The pay threshold for very senior managers in the NHS is no longer tied to the prime minister’s salary and has been increased by more than £7,000 this month.
The threshold has been raised by the Treasury from £142,500 – the prime minister’s annual wage – to £150,000, as part of a new senior pay transparency policy.
In June 2015, Jeremy Hunt set out rules for trusts about the appointment of new senior managers being paid more than £142,500, saying these must be approved by the Treasury.
Last year, HSJ revealed the thresholds were largely ineffective at holding down pay with nine out of 10 requests to pay more being approved in 2016-17.
In total, 54 applications for very senior management salaries above £142,500 were approved and five rejected, according to the first three quarterly reports since the policy came into force.
Guidance to trusts from NHS Improvement released this month said the previous threshold still applied to any appointments prior to 1 January 2018.

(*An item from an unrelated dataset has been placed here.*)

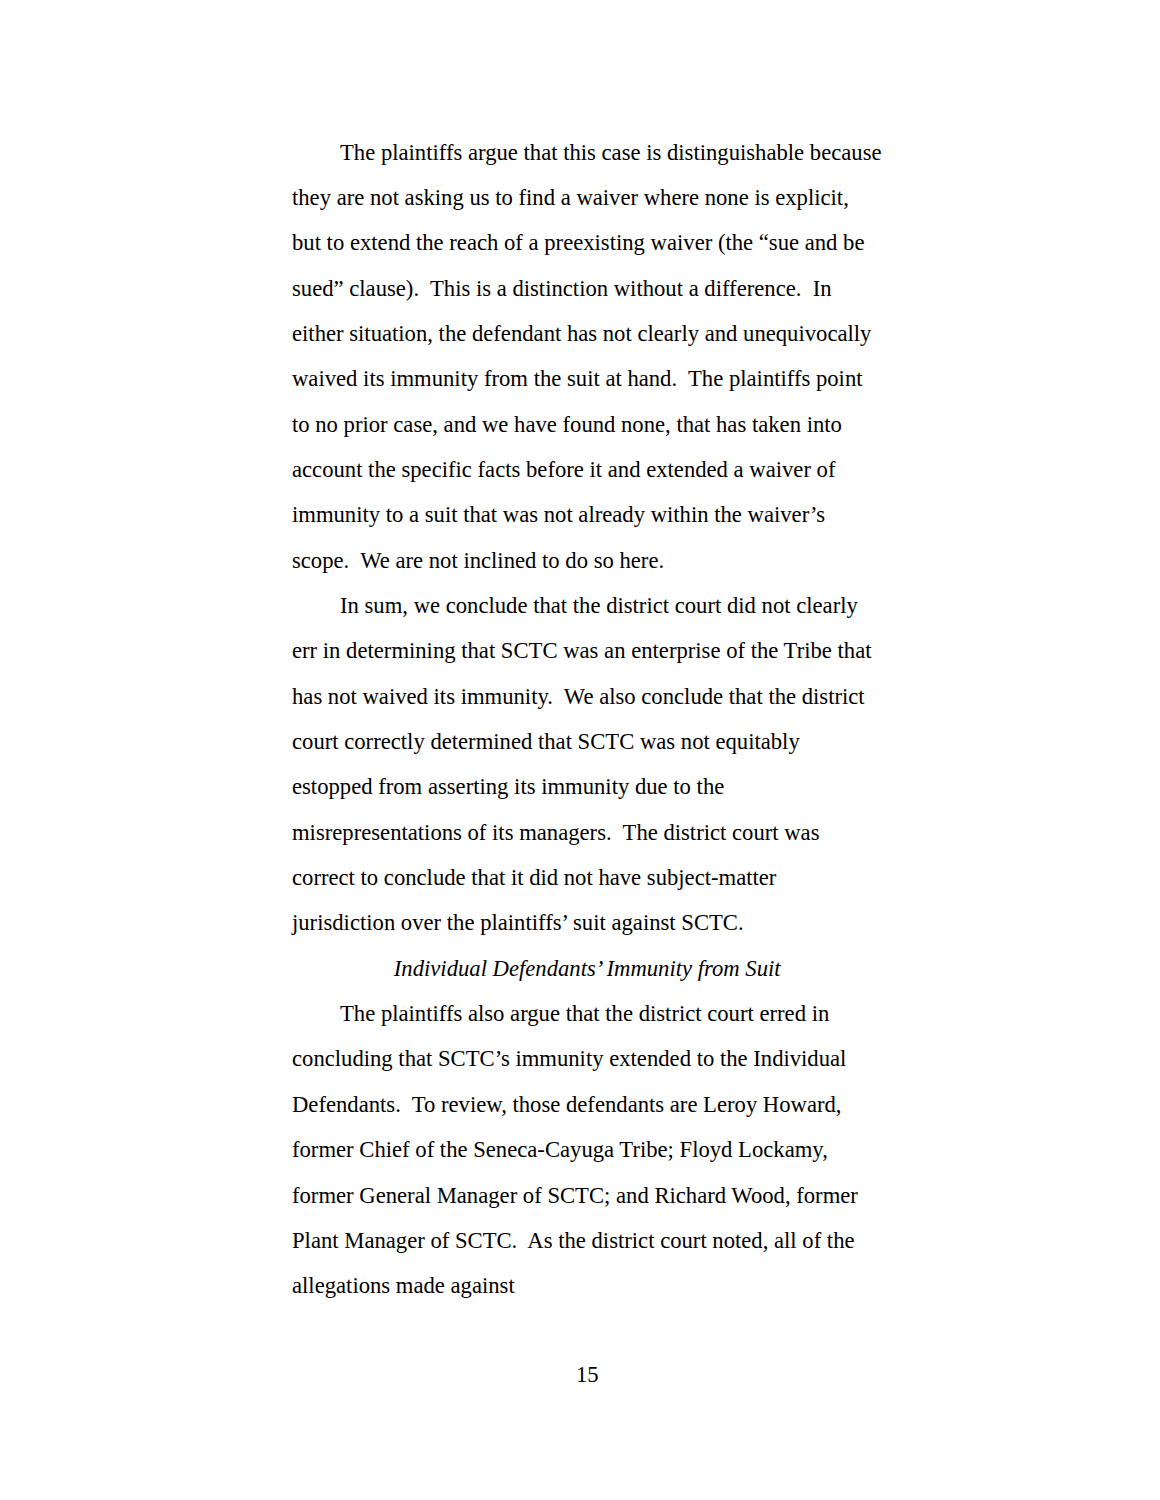The plaintiffs argue that this case is distinguishable because they are not asking us to find a waiver where none is explicit, but to extend the reach of a preexisting waiver (the “sue and be sued” clause). This is a distinction without a difference. In either situation, the defendant has not clearly and unequivocally waived its immunity from the suit at hand. The plaintiffs point to no prior case, and we have found none, that has taken into account the specific facts before it and extended a waiver of immunity to a suit that was not already within the waiver’s scope. We are not inclined to do so here.
In sum, we conclude that the district court did not clearly err in determining that SCTC was an enterprise of the Tribe that has not waived its immunity. We also conclude that the district court correctly determined that SCTC was not equitably estopped from asserting its immunity due to the misrepresentations of its managers. The district court was correct to conclude that it did not have subject-matter jurisdiction over the plaintiffs’ suit against SCTC.
Individual Defendants’ Immunity from Suit
The plaintiffs also argue that the district court erred in concluding that SCTC’s immunity extended to the Individual Defendants. To review, those defendants are Leroy Howard, former Chief of the Seneca-Cayuga Tribe; Floyd Lockamy, former General Manager of SCTC; and Richard Wood, former Plant Manager of SCTC. As the district court noted, all of the allegations made against
15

It said: “A reminder that NHS trusts are required to seek ministerial approval and NHS foundation trusts to seek ministerial opinion, via NHS Improvement, on any pay proposals that are at or above the threshold for new appointments, and any pay increases which would take an individual’s salary to or above the threshold, even where their current salary is already above the threshold.
“NHS ambulance trusts and NHS community trusts still need to seek approval for all very senior managers’ cases irrespective of the amount.
“Salaries at or above the threshold should not be confirmed with new or existing staff until ministers have approved the proposed pay.”
A Treasury spokesman confirmed the thresholds no longer mirrored the prime minister’s salary but added: “Departments will continue to recruit and appoint at senior levels with value for money and pay restraint in mind and will continue to appoint people on salaries the departments can afford within existing budgets.
“No one will get a pay rise because the thresholds have risen.”